## ABOUT THIS EXERCISE
Put everything from the line containing "True or false: high" down to the line containing "What is the", both included, into a Markdown table with columns No. and Line, numbering each line and skipping blank ones. Leave the pictures out of the table.

## RECORDS TO USE
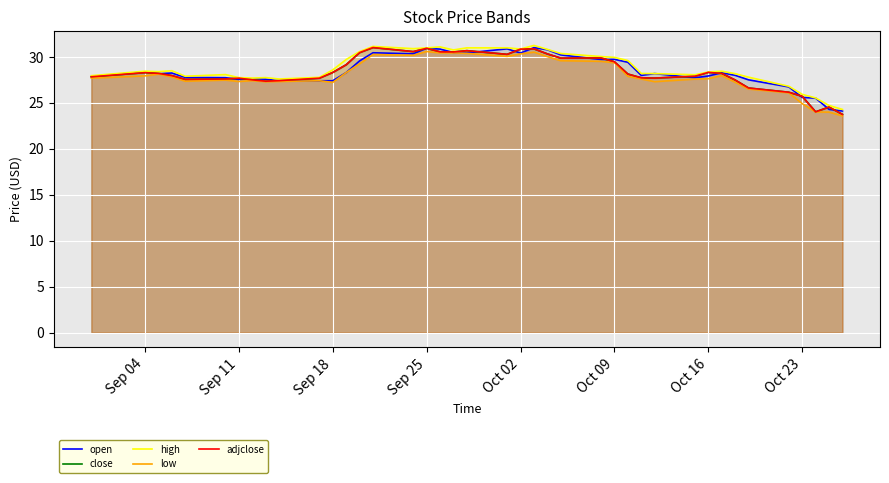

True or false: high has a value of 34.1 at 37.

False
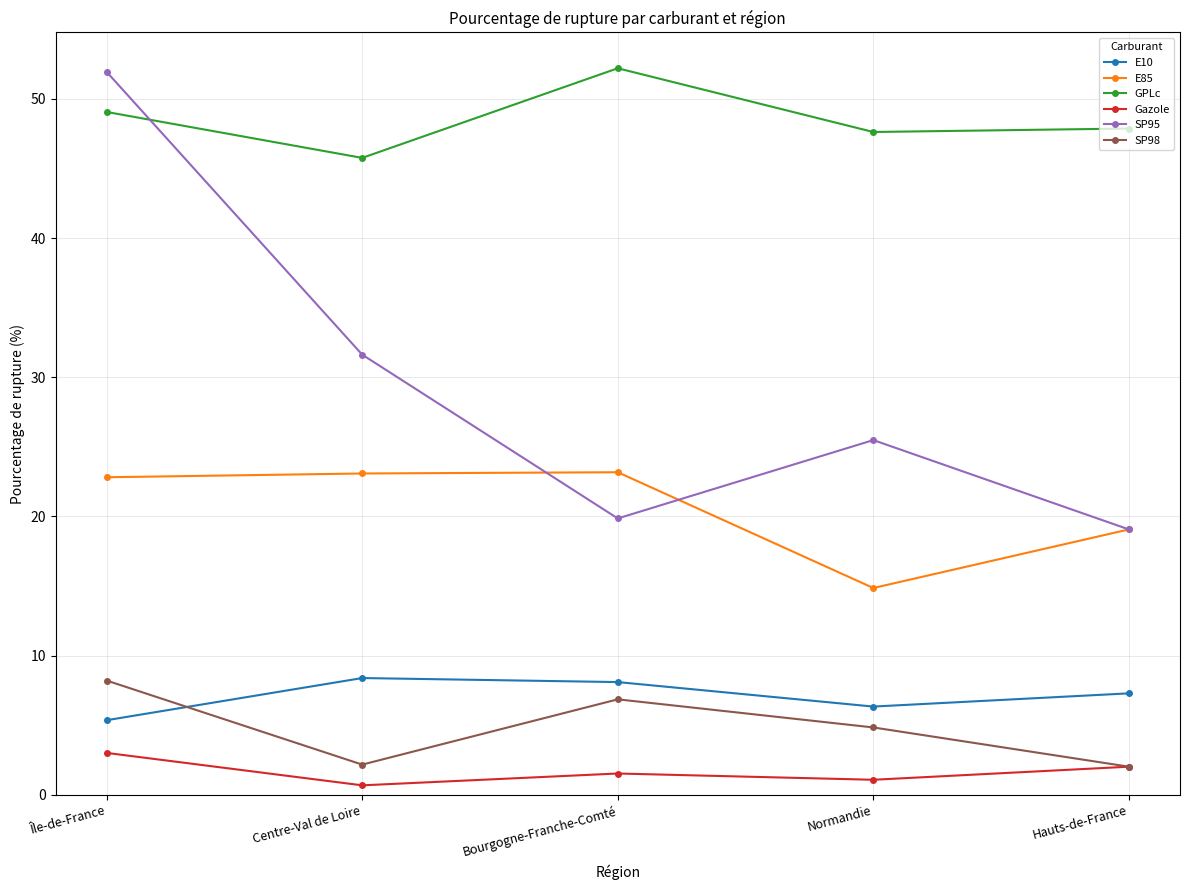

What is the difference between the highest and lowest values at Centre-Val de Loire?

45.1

* * *

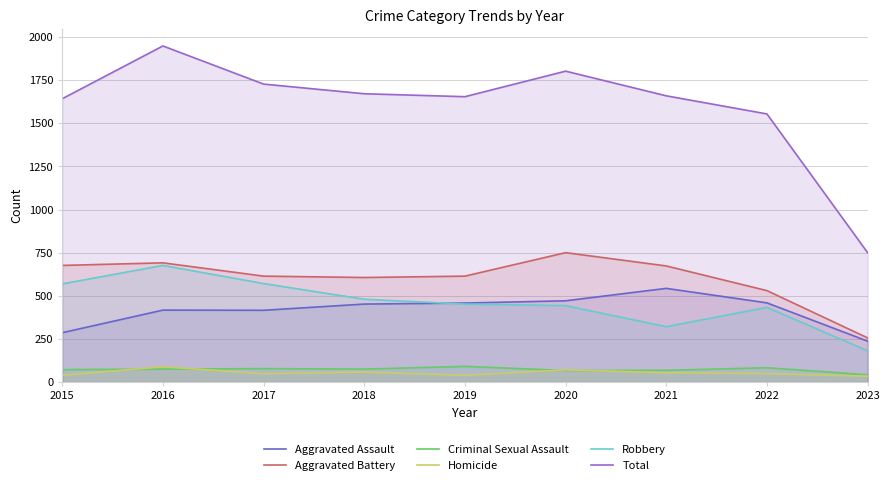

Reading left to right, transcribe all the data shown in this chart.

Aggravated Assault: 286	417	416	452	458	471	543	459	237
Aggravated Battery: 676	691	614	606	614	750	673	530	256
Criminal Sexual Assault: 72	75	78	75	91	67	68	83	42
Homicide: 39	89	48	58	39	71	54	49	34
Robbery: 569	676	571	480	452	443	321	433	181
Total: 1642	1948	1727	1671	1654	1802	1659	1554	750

## ANSWER TO THE PROBLEM
| No. | Line |
|---|---|
| 1 | True or false: high has a value of 34.1 at 37. |
| 2 | False |
| 3 | What is the difference between the highest and lowest values at Centre-Val de Loire? |